Personal life
- Born: 1210-1215
- Died: Unknown
- Era: Anatolian beyliks
- Known for: Guide of Yunus Emre, the popular folk poet of Anatolia

Religious life
- Religion: Islam

Muslim leader
- Period in office: 13th century
- Influenced by Barak Baba, Haji Bektash Veli;
- Influenced Yunus Emre;

= Taptuk Emre =

Mystic of Anatolia and mentor of popular folk poet Yunus Emre

Taptuk Emre (b. 1210-1215 - d. ?), a Turkmen mystic and Sufi shaykh from amongst the Khorasani saints, and the mentor/murshid of Yunus Emre. He was from Khorasan and came to Anatolia during the reign of Genghis Khan to spread the Bektashi style of the Qur'an and the Ahl al-Bayt creed, that is, the belief in Muhammad and the Twelve Imams. He is thought to have been born between 1210 and 1215. Many sources point out that he was a Babai-Haydari dervish. He is the successor of Barak Baba, but Bektashis claim he was the successor of Haji Bektash Veli. It is said that Hacı Bektaş-ı Veli left the job of raising Yunus Emre to Taptuk Emre. Starting with Tapduk Emre, the existence of a community of followers of Tapduk has been encountered in Anatolia. Dervish Yunus, who carried wood to Taptuk Emre's dergah in Nallıhan for forty years, is regarded as one of the greatest bards/poets raised by the ascetics of Anatolia.

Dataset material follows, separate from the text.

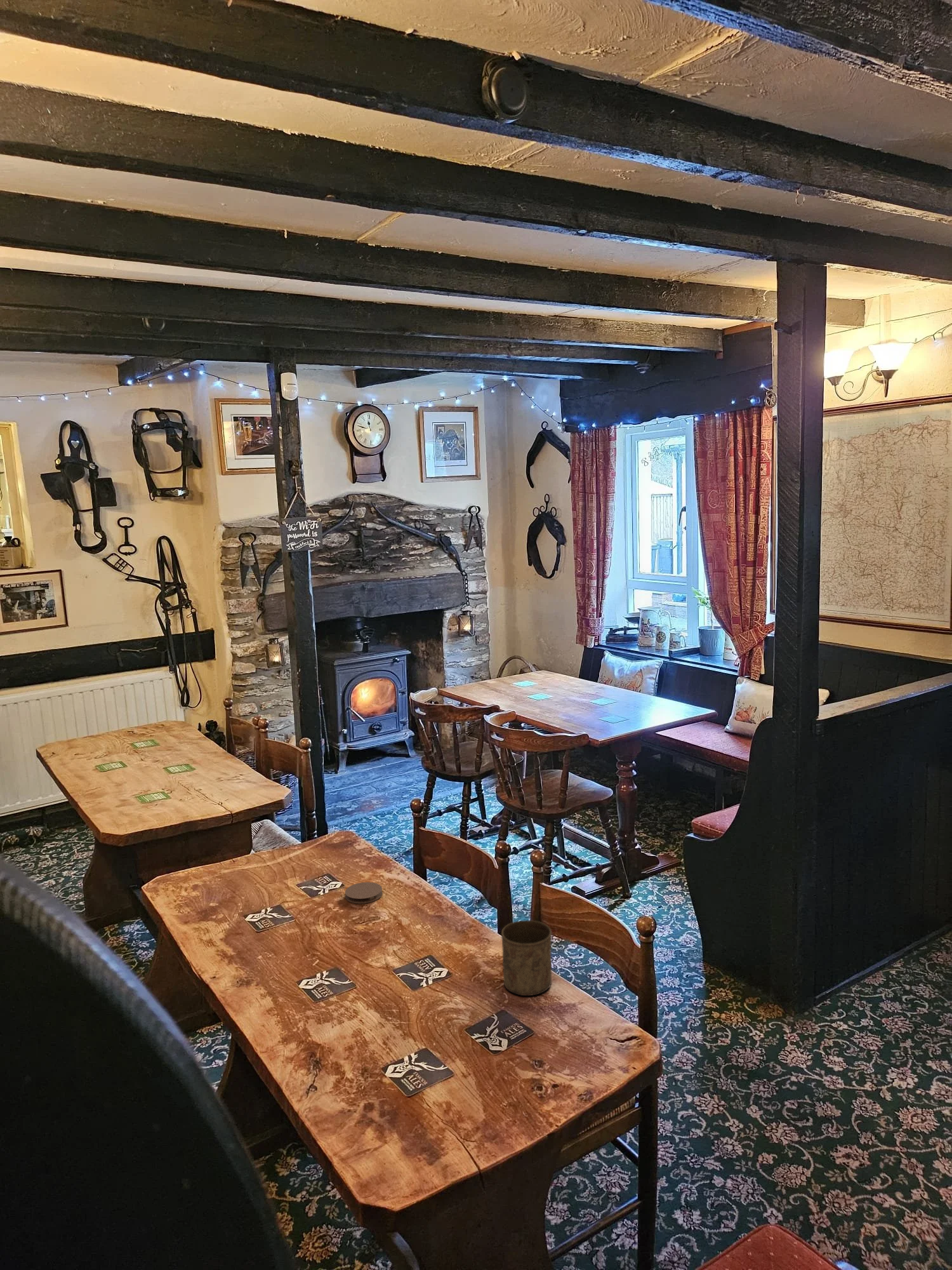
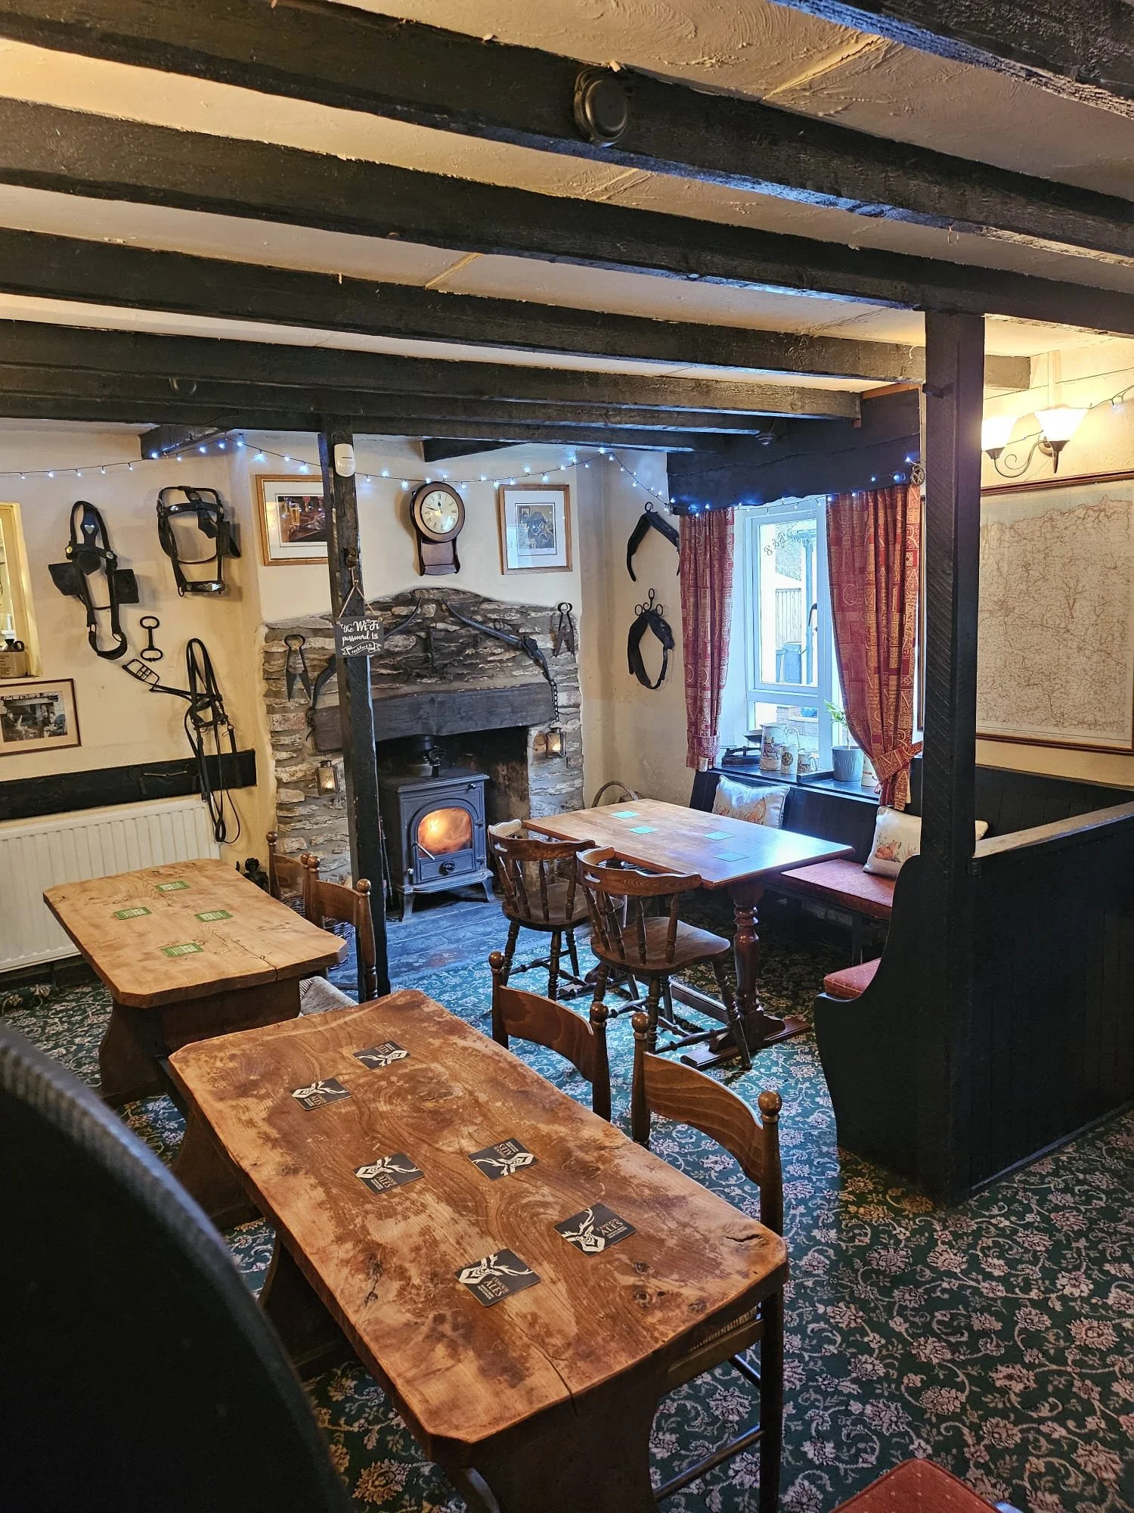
- coaster [345,881,383,904]
- cup [501,919,552,996]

Although the exact location of Tapduk Emre's grave has not been determined, there are tombs claimed to belong to Tapduk Emre in Eskişehir, Nevşehir (Hacıbektaş district), Manisa, Aksaray and Afyonkarahisar.

== Meaning of the name ==
The word Tapduk is a name that also existed in pre-Islamic Turkish communities. Tapduk is a mythical hero in Turkish and Altai mythology. It is also called Tapdik (Taptik, Taptuk). He is the legendary hero who is believed to have descended from the sky to cleanse the evil beings. According to many opinions, it is possible that the name of Tapduk Emre, who was the sheikh of Yunus Emre, comes from here. In fact, some researchers arguee that Tapduk Emre is not a historical personality, but that this ancient legendary hero was adapted to Yunus Emre's life story by folk culture and social memory. According to Celal Beydili, the meaning of the name Tapduk means "found by chance" (the Azeri word "to worship" means to find), and it is related to the motif of a child found by a Divine power. It is accepted that the word Emre is related to the concept of İmre. Amramak/Emremek/Imremek means “falling in love” and the word Emre means “lover of God“.

== Popular culture ==
Tapduk Emre was played by Payidar Tüfekçioğlu in the 2015-2016 Turkish TV series Yunus Emre: Aşkın Yolculuğu (Yunus Emre: The Path of Love).